Philosophical Clarity

Narrative Purpose

Idea & Reality

For two and a half millennia, Western philosophy has been dominated by idea-centred methodologies. The world has been seen in terms of the ideas that philosophers have held.

This isn’t surprising, for philosophers spend years directing their attention at the ideas that populate their classrooms, books and debates. So it can seem to them as if philosophical ideas stood above the world, in a grandstand high up in abstract space, with the philosophers looking down on the spectacles taking place far below, classifying and analysing what they see. It can feel as if the space of rational ideas enfolded the spaces of the world.

The true geometry of idea and reality, however, is exactly the opposite. Ideas take place as events within the fabric of reality. Mental events do have the peculiar quality of being able to represent physical events, but it is the reality that enfolds the idea and not the other way round.

A Copernican Revolution?

In the 15th century, Nicolaus Copernicus discovered that the sun was at the centre of our solar system. This recast the geometry of existence so that humanity was no longer in a cosmologically privileged place at the centre of the universe, but instead inhabiting its true place, sitting upon a ball of rock that was spinning around a star.

Perhaps it is now time for a philosophical Copernican Revolution. We can set our ideas in their true place, within the fabric of reality. We can acknowledge that our ideas map out features of reality, and that they can serve us by helping us to navigate reality towards futures in which we flourish. But we can recognise, too, that they are just tools and that what matters is reality itself.

This is to shift from an idea-centred perspective to a reality-centred perspective. It is to prioritise the concrete of the physical world over the abstract of our conceptions.

Many of the difficulties philosophy has had handling questions of what living well means stem from taking an idea-centred approach and looking for answers with a universal applicability, as if one person’s living well was interchangeable with another’s. But, as Viktor Frankl put it, “It is impossible to define the meaning of life in a general way. Questions about the meaning of life can never be answered by sweeping statements. ‘Life’ does not mean something vague, but something very real and concrete, just as life’s tasks are also very real and concrete.”1

A Narrative Reality

The shift to a reality-centred perspective is also a shift from logic to narrative, for narratives relate specifics. They privilege the concrete over the abstract.2

If handled well, the specifics of a story may resonate with many people’s sense of their own lives, but the focus is always on particulars. Interpretations and ideas about what a story might mean are secondary.

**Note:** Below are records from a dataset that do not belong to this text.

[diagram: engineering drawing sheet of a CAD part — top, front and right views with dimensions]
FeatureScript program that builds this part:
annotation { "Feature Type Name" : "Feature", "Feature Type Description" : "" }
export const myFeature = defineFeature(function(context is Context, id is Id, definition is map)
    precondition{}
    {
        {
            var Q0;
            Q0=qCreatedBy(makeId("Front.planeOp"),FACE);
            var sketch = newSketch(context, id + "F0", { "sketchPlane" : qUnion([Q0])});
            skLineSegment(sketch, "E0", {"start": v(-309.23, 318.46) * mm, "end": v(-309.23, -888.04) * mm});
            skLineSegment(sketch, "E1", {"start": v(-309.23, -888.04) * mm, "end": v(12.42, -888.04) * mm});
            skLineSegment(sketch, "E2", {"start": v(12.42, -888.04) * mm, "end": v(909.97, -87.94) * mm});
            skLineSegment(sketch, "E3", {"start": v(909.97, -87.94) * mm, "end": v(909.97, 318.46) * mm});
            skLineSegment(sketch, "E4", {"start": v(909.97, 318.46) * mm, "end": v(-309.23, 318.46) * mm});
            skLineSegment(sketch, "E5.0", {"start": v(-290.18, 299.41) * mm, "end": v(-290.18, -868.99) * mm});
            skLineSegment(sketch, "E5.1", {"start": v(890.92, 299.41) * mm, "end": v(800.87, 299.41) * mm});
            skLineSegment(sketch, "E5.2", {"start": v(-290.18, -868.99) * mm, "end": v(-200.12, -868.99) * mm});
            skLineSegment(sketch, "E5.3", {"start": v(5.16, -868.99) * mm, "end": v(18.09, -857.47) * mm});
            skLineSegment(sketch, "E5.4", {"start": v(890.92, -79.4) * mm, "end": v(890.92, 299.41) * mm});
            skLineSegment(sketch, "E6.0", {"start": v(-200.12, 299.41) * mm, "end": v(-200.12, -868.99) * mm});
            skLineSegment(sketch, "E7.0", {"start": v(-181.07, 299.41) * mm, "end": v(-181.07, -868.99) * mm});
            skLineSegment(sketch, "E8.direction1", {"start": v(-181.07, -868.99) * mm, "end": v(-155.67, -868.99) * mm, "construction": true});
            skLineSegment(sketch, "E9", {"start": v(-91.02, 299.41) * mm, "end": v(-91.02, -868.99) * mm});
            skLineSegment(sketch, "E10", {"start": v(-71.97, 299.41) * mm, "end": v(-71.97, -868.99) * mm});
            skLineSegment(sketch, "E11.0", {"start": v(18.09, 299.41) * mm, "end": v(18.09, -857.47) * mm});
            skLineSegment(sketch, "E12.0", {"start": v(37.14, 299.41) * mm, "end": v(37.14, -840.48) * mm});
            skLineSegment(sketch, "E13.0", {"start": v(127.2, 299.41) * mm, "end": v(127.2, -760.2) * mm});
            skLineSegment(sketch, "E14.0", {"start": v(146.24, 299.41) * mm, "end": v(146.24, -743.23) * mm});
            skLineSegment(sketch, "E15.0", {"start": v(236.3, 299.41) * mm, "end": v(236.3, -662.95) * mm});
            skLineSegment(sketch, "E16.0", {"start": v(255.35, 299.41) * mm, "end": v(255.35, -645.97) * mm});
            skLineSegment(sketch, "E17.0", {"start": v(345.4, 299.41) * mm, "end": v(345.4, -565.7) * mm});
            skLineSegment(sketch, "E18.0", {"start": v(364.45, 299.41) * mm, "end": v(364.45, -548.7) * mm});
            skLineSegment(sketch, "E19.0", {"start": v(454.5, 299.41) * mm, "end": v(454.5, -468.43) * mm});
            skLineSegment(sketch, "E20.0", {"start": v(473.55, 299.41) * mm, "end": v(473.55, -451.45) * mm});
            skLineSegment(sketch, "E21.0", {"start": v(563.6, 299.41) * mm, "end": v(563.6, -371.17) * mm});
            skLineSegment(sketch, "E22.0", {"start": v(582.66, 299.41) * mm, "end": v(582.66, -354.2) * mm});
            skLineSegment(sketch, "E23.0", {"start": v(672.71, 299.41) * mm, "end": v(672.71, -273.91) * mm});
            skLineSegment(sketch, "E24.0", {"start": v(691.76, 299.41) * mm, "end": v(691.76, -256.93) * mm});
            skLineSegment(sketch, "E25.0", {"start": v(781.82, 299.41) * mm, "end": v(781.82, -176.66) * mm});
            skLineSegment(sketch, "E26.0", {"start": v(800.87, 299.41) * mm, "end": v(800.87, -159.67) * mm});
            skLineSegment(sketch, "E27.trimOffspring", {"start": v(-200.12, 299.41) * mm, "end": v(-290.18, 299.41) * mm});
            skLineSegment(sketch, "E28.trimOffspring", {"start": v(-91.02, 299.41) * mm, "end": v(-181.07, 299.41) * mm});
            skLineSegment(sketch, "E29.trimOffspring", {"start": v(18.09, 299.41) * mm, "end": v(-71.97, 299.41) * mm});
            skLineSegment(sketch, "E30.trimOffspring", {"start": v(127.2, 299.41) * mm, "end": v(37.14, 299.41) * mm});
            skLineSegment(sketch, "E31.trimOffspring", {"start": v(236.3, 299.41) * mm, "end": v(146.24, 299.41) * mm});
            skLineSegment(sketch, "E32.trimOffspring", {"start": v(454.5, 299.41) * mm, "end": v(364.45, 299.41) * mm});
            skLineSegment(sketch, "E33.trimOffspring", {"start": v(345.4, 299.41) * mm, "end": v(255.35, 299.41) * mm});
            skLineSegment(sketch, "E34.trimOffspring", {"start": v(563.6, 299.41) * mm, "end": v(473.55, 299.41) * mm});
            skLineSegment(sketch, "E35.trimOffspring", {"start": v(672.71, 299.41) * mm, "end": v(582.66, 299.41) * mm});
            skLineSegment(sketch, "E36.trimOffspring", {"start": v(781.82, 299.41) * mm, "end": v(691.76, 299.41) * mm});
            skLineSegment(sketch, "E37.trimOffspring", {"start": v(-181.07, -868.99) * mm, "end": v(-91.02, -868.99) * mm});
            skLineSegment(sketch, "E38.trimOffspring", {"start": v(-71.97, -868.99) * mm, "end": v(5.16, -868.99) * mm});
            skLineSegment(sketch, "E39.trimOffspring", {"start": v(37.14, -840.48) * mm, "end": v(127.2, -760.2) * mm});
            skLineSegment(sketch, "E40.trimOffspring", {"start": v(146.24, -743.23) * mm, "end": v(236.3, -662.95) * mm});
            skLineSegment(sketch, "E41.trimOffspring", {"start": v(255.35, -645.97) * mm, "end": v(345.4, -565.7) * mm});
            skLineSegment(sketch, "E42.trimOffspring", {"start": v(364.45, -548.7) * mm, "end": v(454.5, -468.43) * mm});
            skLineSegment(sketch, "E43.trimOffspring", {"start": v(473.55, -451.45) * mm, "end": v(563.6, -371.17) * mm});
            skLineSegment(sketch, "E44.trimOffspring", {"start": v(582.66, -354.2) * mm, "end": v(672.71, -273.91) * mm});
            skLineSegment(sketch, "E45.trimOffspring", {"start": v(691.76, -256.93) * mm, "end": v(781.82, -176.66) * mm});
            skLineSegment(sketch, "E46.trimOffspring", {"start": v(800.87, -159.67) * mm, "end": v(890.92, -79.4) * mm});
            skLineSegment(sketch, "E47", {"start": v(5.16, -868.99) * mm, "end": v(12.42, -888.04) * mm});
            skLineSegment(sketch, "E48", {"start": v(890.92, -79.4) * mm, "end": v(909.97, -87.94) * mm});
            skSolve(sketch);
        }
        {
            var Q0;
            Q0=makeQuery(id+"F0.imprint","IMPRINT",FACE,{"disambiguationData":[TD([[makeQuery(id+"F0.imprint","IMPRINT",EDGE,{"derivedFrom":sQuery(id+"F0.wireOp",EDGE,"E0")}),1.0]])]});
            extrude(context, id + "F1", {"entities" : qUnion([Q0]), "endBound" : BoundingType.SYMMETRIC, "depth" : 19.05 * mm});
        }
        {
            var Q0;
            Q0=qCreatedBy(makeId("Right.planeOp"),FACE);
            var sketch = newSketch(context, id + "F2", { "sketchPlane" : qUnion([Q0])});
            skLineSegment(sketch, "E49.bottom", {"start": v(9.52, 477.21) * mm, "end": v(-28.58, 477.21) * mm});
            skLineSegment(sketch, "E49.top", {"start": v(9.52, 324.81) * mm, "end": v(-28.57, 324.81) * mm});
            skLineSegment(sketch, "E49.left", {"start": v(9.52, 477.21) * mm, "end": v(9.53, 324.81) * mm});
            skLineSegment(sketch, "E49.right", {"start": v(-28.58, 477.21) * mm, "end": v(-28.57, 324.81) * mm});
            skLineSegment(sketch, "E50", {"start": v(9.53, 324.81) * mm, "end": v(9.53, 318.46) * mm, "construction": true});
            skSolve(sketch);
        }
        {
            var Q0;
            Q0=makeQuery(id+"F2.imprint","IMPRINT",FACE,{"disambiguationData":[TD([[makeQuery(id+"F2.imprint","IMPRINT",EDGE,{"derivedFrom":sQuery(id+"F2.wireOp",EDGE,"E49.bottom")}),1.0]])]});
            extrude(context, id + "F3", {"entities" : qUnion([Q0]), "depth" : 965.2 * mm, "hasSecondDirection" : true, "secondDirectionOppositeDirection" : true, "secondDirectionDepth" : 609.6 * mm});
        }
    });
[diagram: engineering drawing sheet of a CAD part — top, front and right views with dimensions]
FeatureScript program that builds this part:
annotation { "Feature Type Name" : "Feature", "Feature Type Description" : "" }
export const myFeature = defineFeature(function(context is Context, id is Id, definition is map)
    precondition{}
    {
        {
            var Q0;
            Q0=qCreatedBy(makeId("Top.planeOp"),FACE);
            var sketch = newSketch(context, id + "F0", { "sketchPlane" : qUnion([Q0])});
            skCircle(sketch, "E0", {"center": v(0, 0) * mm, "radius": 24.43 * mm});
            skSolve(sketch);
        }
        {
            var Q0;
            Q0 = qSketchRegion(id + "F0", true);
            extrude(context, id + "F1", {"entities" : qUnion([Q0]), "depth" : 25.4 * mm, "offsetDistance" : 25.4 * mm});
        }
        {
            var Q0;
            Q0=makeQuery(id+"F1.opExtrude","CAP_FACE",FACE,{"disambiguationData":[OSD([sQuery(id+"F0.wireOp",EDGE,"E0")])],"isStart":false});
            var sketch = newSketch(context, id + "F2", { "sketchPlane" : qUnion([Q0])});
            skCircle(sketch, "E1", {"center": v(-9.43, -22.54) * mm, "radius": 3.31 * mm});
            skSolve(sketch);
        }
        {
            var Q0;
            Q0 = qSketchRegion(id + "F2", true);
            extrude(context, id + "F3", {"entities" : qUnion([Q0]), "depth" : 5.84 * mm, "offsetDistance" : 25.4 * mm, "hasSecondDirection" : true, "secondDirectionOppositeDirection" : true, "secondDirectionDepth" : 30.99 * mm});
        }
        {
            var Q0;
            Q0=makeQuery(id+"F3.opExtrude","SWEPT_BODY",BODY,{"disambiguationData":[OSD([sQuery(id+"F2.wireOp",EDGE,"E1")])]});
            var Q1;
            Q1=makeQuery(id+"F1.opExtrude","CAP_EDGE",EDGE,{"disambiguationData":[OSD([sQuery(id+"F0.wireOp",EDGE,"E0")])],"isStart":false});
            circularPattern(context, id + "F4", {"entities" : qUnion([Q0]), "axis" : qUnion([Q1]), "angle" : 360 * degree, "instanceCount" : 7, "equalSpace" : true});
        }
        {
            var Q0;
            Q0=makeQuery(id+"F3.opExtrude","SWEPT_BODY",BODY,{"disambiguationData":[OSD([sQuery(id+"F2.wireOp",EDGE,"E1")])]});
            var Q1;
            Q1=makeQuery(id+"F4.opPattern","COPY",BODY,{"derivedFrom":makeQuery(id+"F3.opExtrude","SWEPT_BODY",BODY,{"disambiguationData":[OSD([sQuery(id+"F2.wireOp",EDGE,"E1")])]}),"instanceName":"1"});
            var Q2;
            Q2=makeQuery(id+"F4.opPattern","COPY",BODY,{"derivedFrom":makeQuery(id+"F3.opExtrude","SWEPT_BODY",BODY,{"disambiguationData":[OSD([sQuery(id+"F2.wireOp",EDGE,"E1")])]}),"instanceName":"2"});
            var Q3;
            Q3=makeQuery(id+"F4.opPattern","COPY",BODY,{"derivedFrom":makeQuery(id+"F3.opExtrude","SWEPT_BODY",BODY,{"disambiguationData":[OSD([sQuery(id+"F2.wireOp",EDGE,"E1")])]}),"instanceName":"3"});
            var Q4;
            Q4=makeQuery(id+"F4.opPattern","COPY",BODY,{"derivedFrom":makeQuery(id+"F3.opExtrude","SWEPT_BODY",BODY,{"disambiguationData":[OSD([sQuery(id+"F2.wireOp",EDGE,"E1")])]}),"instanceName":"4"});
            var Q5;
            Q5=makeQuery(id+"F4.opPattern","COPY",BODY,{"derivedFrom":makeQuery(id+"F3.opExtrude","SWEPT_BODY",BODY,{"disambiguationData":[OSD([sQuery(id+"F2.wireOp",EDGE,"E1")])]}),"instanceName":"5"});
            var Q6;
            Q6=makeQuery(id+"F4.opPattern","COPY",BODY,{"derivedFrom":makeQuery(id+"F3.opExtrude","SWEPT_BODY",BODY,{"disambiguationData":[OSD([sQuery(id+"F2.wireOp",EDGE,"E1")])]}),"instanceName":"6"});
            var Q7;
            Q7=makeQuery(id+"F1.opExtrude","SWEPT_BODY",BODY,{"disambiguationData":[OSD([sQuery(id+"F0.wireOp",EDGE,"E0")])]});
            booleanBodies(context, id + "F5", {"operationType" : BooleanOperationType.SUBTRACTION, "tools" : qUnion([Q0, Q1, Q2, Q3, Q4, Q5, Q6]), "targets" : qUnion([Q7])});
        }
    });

In narrative, ideas have their place within the fabric of the concrete. Ideas can help particular people achieve particular goals. They can be shared amongst particular communities. But it is the weave of specifics that gives them their place.

Story Basics

Thankfully, we are all fluent in narrative. We grow up hearing stories, telling stories, and using our ever-expanding facility with narrative to gain control over the episodes of our own lives. Even as toddlers, we put words together that help us figure out who will do what, when, and why.

In the stories we tell there’s always a central character — a protagonist, or hero — **whose exploits we follow as if we were having the adventures ourselves.

The protagonist’s actions are always driven by their sense of purpose, for there are always several possible outcomes, with the protagonist preferring some to others. The greater the gulf between the good and the bad outcomes, the stronger the protagonist’s sense of purpose will be and the more engaging the story will be to its audience.

Like in real life, how a story will unfold is always uncertain. It can’t be known just through knowing the story’s starting point and being able to think things through. There will be a path for the protagonist to follow that will offer them hope of reaching their desired future, but the only way to find out whether or not they will succeed, and win the prize of whatever is at stake, is to follow the line of their experience.

This uncertainty can engage an audience’s curiosity. It sets up a loop of anticipation that can only be closed by paying attention to the story’s events.

Being A Protagonist

Stories can remind us of what it means to be a human being engaged in purposeful action, doing all we can to reach the possible futures that we have set our hearts upon.

Stories can resonate with the frustrations and elations we all experience, with life’s conflicts, with its friendships and alliances, with its odd ironies, and with what it’s like to see and hear and feel.

The universe we inhabit is more like the body of a great unfolding story than a set of facts. We are all part of its narrative weave.

As creatures with desires, we are all protagonists. We all favour some possible futures over others — though we’re not always sure what exactly we want to happen. The clearer we are, the easier it is to act skilfully and strategically and to shape events so that they deliver a future that we’re glad to be a part of.

  1. Viktor Frankl, Man’s Search For Meaning, New York: Washington Square Press, 1985, p. 99.
  2. “Please note now at once that there is all the difference in the world between your creative imagination, that is to say the fruitful activity of your attention, and the fruitless fantastic day-dreams which merely produce castles in the air and unrealisable dreams. The former, that is to say the creative imagination, is always […] occupied with entirely concrete problems.” Konstantin Stanislavski, On The Art Of The Stage, London: Faber and Faber, 1950, p. 257.